In 1931 the Club acquired Mrs Wake's cottage for the sum of £1,625 giving the Club an official base. John and George Haines laid the moorings of Itchenor reach and the Haines family have been responsible for maintenance ever since.
The Royal Corinthian Affair
In May 1937 The Commodore, G.E. Morris, announced the probability of RCYC starting a branch at or near Itchenor (at the Shipyard or in Smugglers Lane), suggesting this would be disastrous for the Club. He had been in talks with the Commodore of RCYC and proposed a referendum on merger of the Clubs. The vote took place in July with 93 voting for and 103 against the merger, a divisive idea with a split decision which divided the Club. Whilst drama unfolded at ISC, the RCYC had decided to proceed with an alternative Thorney Island site so a merger was no longer on the table. Shortly thereafter, the RAF proceeded with the construction of RAF Thorney Island and the whole RCYC plan in its entirety was aborted.
In the Spring of 1940 the Club closed rather hurriedly after Dunkirk as it was situated in a restricted area. During the War all memberships were transferred to the absent list and subscriptions reduced. Parts of the premises were requisitioned by the Army. Anti-Invasion Forces were posted all over the Selsey Peninsula and later the whole club was requisitioned by the Admiralty in connections with preparations for D-DAY.
Racing resumed post-war in 1946 although there were rumblings and considerable differences of opinion within the hierarchy, particularly in relation to the No Dogs rule.

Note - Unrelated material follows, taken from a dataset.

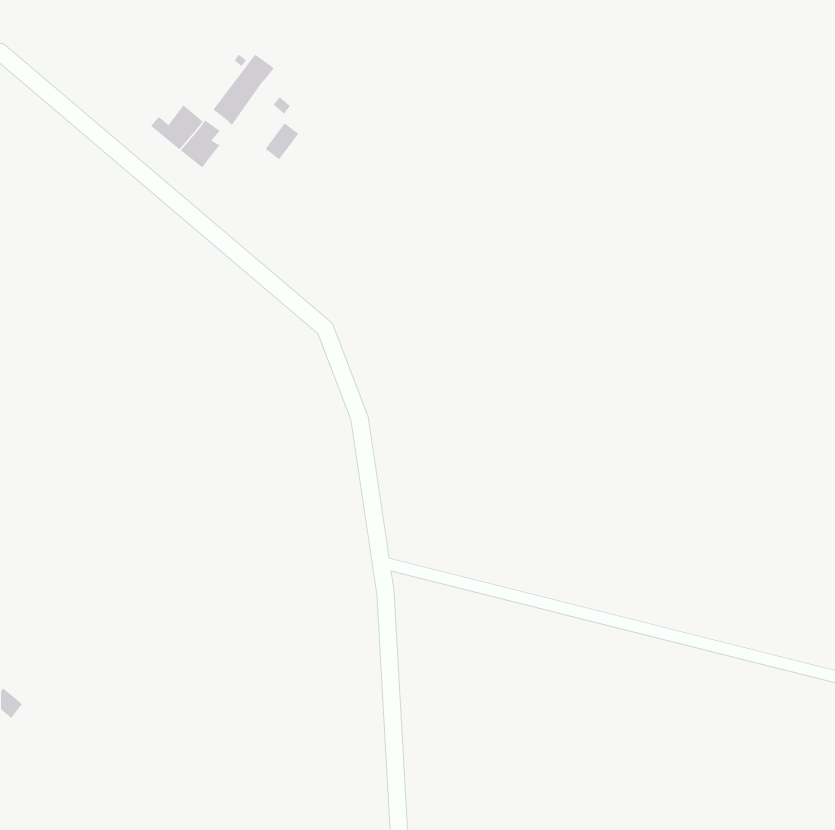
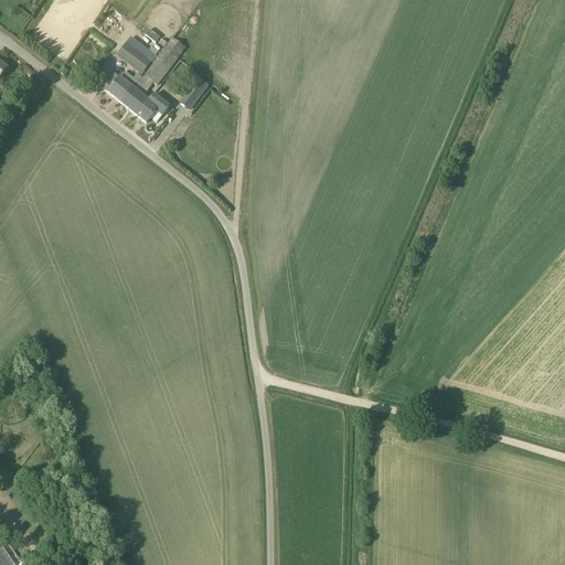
building: none -> [118,36,156,72]
building: none -> [137,93,170,121]

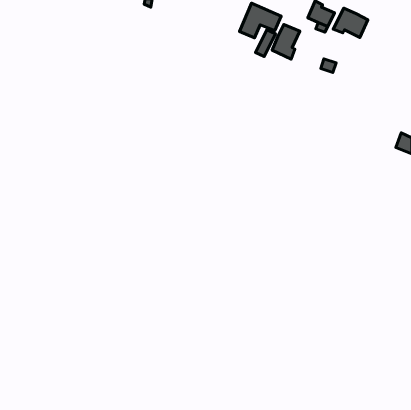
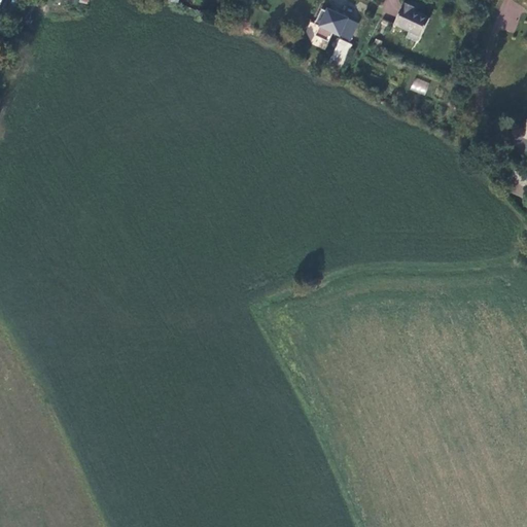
building: [333,8,368,37] -> none
building: [272,24,300,59] -> none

Despite this, ISC's international reputation for dinghy sailing excellence flourished. Contenders from Netherlands, Portugal and even Brazil travelled to ISC for Trophy competitions.
In 1948 Stewart Morris was appointed as an honorary Life Member following his Gold Medal win in the London Olympics. Many of the UK Olympic dinghy team hailed from ISC including David Bond.
Vernon Stratton won the Finn Gold Medal and World Championships in 1950 and in 1952, ISC provided 9 out of 20 finalists in the Dinghy classes for the Helsinki Olympics with Charles Currey bringing home a silver medal.
Club Policy in respect of new members was updated:
- To encourage youngsters keen on sailing
- To recruit for the established classes
- To provide crewing members
- To welcome family members
In 1957 a helicopter crash, which could have spelled the end for an almost completed Club rebuild, tragically killed Sir Francis Mellerah on the jetty.
Continuing their sailing dominance, the International 14ft races visited Bermuda in 1963 with three out of the four UK crews hailing from ISC.
In 1967 a huge party was hosted for the 21st birthday of the Fireflies. Guests included Uffa Fox and his wife. Exceptional weather meant that all 175 guests could enjoy dinner on the terrace. This was the first large party held at the Club and forerunner for many more events.
Ian Macdonald Smith was awarded The Mends Cup in recognition of his Gold Medal at the 1968 Olympic Games in Mexico. ISC was also represented by Vernon Stratton who managed the British Sailing Team and Pepe and Hugh Way who assisted him.
In 1974 John Burnford became the first active Cruiser to be elected as Commodore, at the same time, Fiji Grant donated Betivuka to the Club for use as a committee boat.
For the Club's Golden Jubilee in 1977 a ball was held at the Club with more than 330 people attending in a spectacular marquee erected on the lawn, yachts are moored and dressed with lights. The Jubilee Room extension was completed early the following year.